Saturday, July 3, 2010

Narrow versus broad searches

The ever interesting Felix Salmon has a post today on hedgehogs versus foxes that I found quite interesting. In it, he makes a distinction between a careful and incremental approach to knowledge (traditional research) versus a fast and haphazard approach (blogging). I find this especially fascinating because I tend to be an incrementalist as a research (let's refine the current optima) whereas I am much more willing to discuss things for which I am not always an expert on a blog.

What struck me as most interesting is that a complete strategy for improving a field likely embraces both approaches. The bloggers (foxes) are racing around asking naive questions in the search for an undiscovered solution. The academic researchers (hedgehogs) are refining the known solutions to make them actually optimal. Both approaches are actually very useful, on their own terms.

The thing to keep in mind is that the fox approach is going to generate a lot of failure. When I do epidemiology methods research, I always keep in mind that just beating he standard practice in the field is very hard to do. Heck, for a lot of problems, just getting substantial improvement in estimation over a carefully thought out linear regression model (regardless of whether the outcome is continuous or not) is surprisingly challenging. It can certainly be done and for some classes of problems, like time to event, the improvement is dramatic. Even more difficult, the current tools have been carefully refined and well understood -- developing a superior alternative is hard (just look at the number of methods papers published every month in statistics in medicine).

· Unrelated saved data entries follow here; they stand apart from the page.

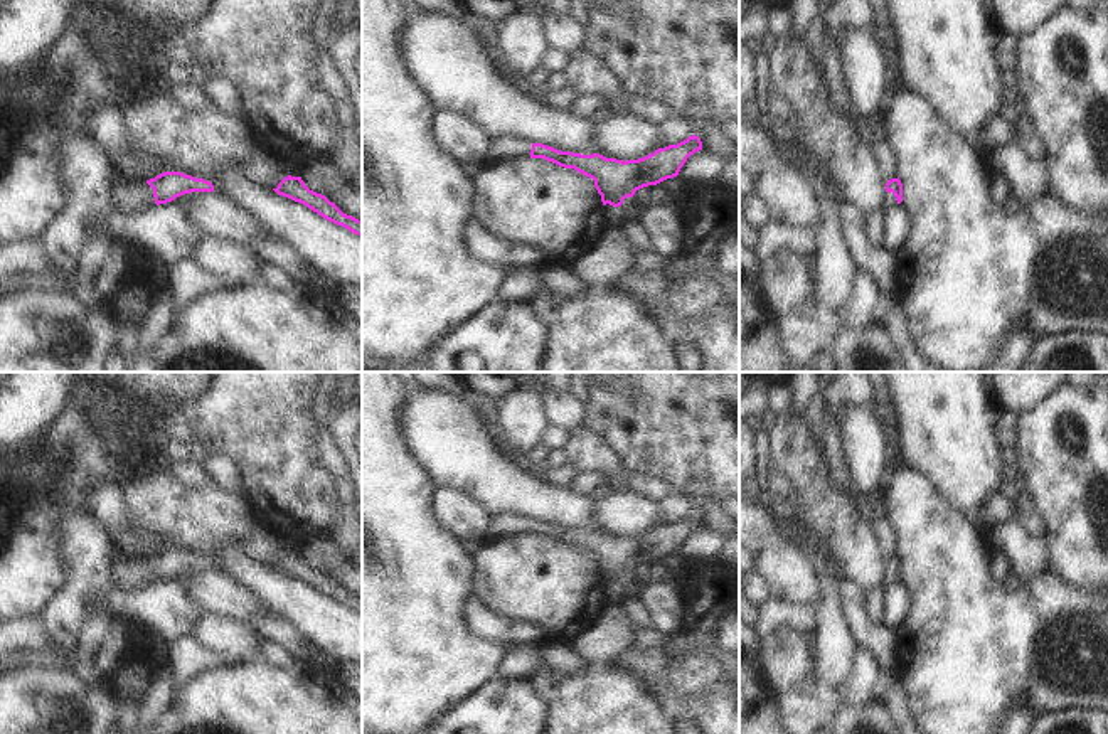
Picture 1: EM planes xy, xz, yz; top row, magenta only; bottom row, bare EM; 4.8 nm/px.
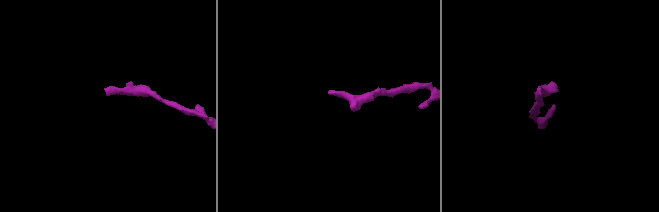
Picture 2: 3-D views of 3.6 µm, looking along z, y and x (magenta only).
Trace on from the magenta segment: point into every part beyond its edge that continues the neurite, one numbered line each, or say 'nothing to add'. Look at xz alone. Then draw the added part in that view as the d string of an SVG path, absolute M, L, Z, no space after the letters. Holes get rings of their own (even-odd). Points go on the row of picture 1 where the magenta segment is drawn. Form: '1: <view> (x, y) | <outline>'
1: xz (506, 147) | M500 136L490 141L490 150L482 165L493 165L507 158L530 157L532 143L517 136Z

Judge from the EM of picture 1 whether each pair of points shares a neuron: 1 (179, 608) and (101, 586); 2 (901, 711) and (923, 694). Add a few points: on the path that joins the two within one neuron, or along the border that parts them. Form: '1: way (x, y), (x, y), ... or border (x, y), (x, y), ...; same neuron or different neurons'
1: way (160, 608), (120, 605); same neuron
2: border (894, 670), (903, 684), (911, 711); different neurons

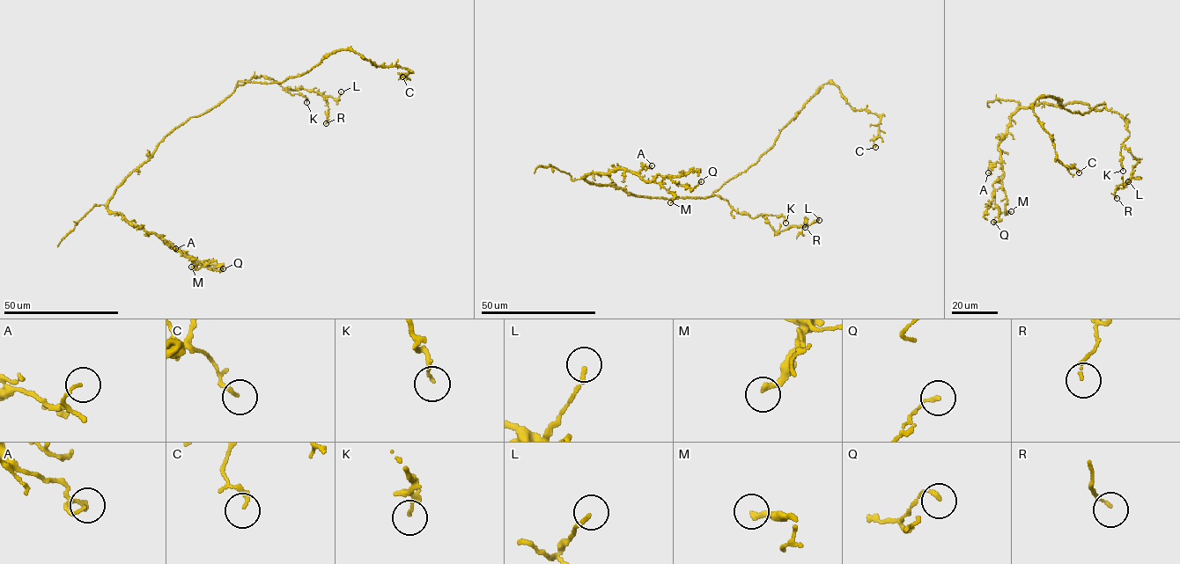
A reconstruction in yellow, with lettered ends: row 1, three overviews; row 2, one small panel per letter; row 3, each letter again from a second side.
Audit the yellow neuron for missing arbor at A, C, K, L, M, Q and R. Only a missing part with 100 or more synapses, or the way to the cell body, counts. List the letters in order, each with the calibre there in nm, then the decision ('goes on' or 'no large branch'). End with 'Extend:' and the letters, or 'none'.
A: calibre 110 nm; no large branch
C: calibre 170 nm; no large branch
K: calibre 100 nm; no large branch
L: calibre 140 nm; no large branch
M: calibre 240 nm; no large branch
Q: calibre 140 nm; no large branch
R: calibre 110 nm; no large branch
Extend: none

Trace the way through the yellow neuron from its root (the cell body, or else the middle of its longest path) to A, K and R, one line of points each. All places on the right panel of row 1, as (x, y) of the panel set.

But every once in a while, a new idea shows up that leads to dramatic improvements, one way or the other, over conventional approaches. I think bloggers do a lot of the grunt work of looking around and trying to see if there is a superior paradigm or approach to looking at the current problems. Then academics take the slow and difficult process of incremental improvement.

It's a nice way of looking at the relation between these two approaches.

1 comment:

  1. The two approaches can coexist inside the same researcher though, surely?

    Sometimes you can be the fox sometimes the hedgehog. Just as long as you remember which is which and are honest with your self and others when it is that you are speculating?